En Irak, un vétérinaire vogue au secours des buffles des marais

buffle de maris irak

Un vétérinaire examine des buffles malades dans une ferme dans le sud de l'Irak, le 26 mars 2022 © AFP Asaad NIAZI

Chibayich (Irak) (AFP) – La barque à moteur ressemble aux embarcations pour touristes qui sillonnent les marais du sud de l’Irak. Mais ce bateau transporte un vétérinaire qui vogue au secours des buffles, animaux emblématiques de la région et gagne-pain des éleveurs.

« Cette +ambulance+ vétérinaire est la première et la seule initiative du genre dans les marais d’Irak », explique le vétérinaire Karrar Ibrahim Hindi avant de s’embarquer pour gagner une des innombrables maisons en roseaux et y soigner un buffle mal en point.

Après sa consultation, le praticien repart pour une autre ferme comme il était venu, en bateau à moteur. La particularité de cette « ambulance » flottante est qu’elle transporte le vétérinaire vers les buffles, et non l’inverse.

Entre les fleuves Tigre et Euphrate, les marais du sud de l’Irak, un des plus grands deltas intérieurs du monde, ont été classés au patrimoine de l’humanité en 2016 pour leur biodiversité et leur richesse historique remontant à l’Antiquité. C’est là que se trouvait, selon certains, le jardin d’Eden où vécurent Adam et Eve.

Aujourd’hui, les habitants vivent du tourisme, de la pêche et de l’élevage des buffles qui paissent sur le rivage. Les marais comptent environ 30.000 têtes et les éleveurs en possèdent entre 5 et 100 chacun.

Leur lait est réputé dans tout l’Irak pour la force qu’il est censé prodiguer à ceux qui le boivent. On en fait aussi des fromages et du « gemar », une crème grumeleuse dont les Irakiens raffolent avec du pain au petit déjeuner.

Mais les buffles sont des animaux fragiles. Dès que l’un d’eux tombe malade, « l’éleveur ne peut pas le transporter en ville et le diagnostic risque d’être erroné », explique Mukhtar Mohammed Saïd, directeur de l’ONG irakienne « Climat vert » qui finance le projet avec Vétérinaires sans frontières, une organisation française qui dispense aussi des formations aux vétérinaires irakiens.

D’où l’idée de faire venir le vétérinaire par bateau.

Sécheresse et salinité

Blouse blanche immaculée, trousse médicale sous le bras et stéthoscope autour du cou, le Dr Hindi débarque chez l’éleveur Sabah Thamer. Le vétérinaire s’approche, caresse le buffle d’une main gantée, prend son pouls et sa température.

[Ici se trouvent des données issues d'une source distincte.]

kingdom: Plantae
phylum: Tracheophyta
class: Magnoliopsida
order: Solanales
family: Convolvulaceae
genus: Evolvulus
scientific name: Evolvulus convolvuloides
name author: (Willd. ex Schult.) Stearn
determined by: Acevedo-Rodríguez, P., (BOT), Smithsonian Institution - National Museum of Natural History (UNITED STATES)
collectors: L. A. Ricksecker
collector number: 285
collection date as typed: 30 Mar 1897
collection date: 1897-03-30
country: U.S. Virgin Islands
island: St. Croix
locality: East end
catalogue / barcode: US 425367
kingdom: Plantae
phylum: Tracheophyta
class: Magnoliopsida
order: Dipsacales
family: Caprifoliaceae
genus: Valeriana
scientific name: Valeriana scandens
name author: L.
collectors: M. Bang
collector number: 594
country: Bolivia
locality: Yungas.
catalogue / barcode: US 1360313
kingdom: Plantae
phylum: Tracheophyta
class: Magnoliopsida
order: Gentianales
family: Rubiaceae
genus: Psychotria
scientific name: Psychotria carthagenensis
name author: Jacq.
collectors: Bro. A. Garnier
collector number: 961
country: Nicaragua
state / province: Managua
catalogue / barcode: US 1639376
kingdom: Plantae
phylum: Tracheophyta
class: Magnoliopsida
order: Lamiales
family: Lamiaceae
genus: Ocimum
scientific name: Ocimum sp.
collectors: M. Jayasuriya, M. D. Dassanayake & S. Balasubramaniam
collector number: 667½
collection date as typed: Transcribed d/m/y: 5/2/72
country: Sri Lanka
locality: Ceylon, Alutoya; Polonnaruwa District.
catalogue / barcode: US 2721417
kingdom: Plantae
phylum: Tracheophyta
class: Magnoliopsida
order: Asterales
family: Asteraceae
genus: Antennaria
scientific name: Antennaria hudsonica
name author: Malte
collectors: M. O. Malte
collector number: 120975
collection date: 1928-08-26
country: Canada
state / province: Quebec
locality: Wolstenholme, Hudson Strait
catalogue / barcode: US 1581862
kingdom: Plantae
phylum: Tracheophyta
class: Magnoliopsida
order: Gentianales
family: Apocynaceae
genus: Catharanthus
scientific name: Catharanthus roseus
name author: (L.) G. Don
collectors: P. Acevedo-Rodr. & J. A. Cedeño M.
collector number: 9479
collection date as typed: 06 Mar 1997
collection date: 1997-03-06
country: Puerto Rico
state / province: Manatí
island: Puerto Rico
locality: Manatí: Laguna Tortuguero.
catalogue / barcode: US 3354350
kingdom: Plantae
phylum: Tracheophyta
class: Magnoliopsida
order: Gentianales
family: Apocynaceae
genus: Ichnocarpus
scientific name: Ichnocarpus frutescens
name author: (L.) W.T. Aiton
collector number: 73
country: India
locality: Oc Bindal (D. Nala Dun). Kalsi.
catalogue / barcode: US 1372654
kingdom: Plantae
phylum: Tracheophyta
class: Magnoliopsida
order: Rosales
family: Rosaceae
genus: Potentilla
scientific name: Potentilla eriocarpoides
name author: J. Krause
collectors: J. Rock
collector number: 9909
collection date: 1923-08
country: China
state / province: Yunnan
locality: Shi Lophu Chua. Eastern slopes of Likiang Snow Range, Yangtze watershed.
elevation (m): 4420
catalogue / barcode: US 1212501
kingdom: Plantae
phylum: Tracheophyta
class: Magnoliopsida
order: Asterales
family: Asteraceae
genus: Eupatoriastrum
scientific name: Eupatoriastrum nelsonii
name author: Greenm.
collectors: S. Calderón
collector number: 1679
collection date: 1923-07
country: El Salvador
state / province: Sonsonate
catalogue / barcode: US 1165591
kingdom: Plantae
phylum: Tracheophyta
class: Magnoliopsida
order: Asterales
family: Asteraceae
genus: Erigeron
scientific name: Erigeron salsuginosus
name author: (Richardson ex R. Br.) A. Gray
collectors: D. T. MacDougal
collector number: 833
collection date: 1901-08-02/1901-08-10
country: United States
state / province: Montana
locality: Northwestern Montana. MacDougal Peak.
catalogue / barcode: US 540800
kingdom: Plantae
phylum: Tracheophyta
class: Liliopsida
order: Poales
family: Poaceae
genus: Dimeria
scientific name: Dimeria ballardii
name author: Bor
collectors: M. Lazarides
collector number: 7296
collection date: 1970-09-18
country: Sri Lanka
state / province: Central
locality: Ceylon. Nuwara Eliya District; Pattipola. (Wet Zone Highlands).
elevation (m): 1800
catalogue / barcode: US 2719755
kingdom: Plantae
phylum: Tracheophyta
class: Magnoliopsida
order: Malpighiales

« Certains éleveurs n’ont pas d’argent et ils n’ont qu’un ou deux buffles. Ils ne savent pas comment les faire soigner. Alors, les buffles tombent malades, leur état empire pendant deux ou trois jours et ils meurent », explique M. Thamer, ravi d’avoir enfin un vétérinaire à sa disposition gratuitement. Les seuls dinars qu’il doit débourser vont à l’achat de médicaments pour ses bêtes.

Ce service « permet de réduire les distances entre les éleveurs qui vivent au milieu des marais et les vétérinaires qui ont leur cabinet dans le centre de Chibayich », la ville la plus proche, énonce le Dr Hindi.

Mais outre les pathologies habituelles qui frappent les buffles, les éleveurs redoutent désormais les conséquences de la pollution et du changement climatique sur leurs bovins.

L’Irak est frappé par des épisodes de sécheresse de plus en plus longs et de plus en plus fréquents. C’est même le cinquième pays du monde le plus vulnérable au changement climatique, selon l’ONU.

Dans les marais, le niveau de l’eau ne cesse de baisser, un phénomène accentué par les barrages construits en amont du Tigre et de l’Euphrate.

Conséquence: la salinité de l’eau croît et « les animaux en pâtissent car l’eau trop salée favorise les maladies. Si cela continue, même les buffles les plus robustes mourront », s’inquiète le biologiste Omar al-Cheikhli, directeur technique de l’ONG « Climat vert ».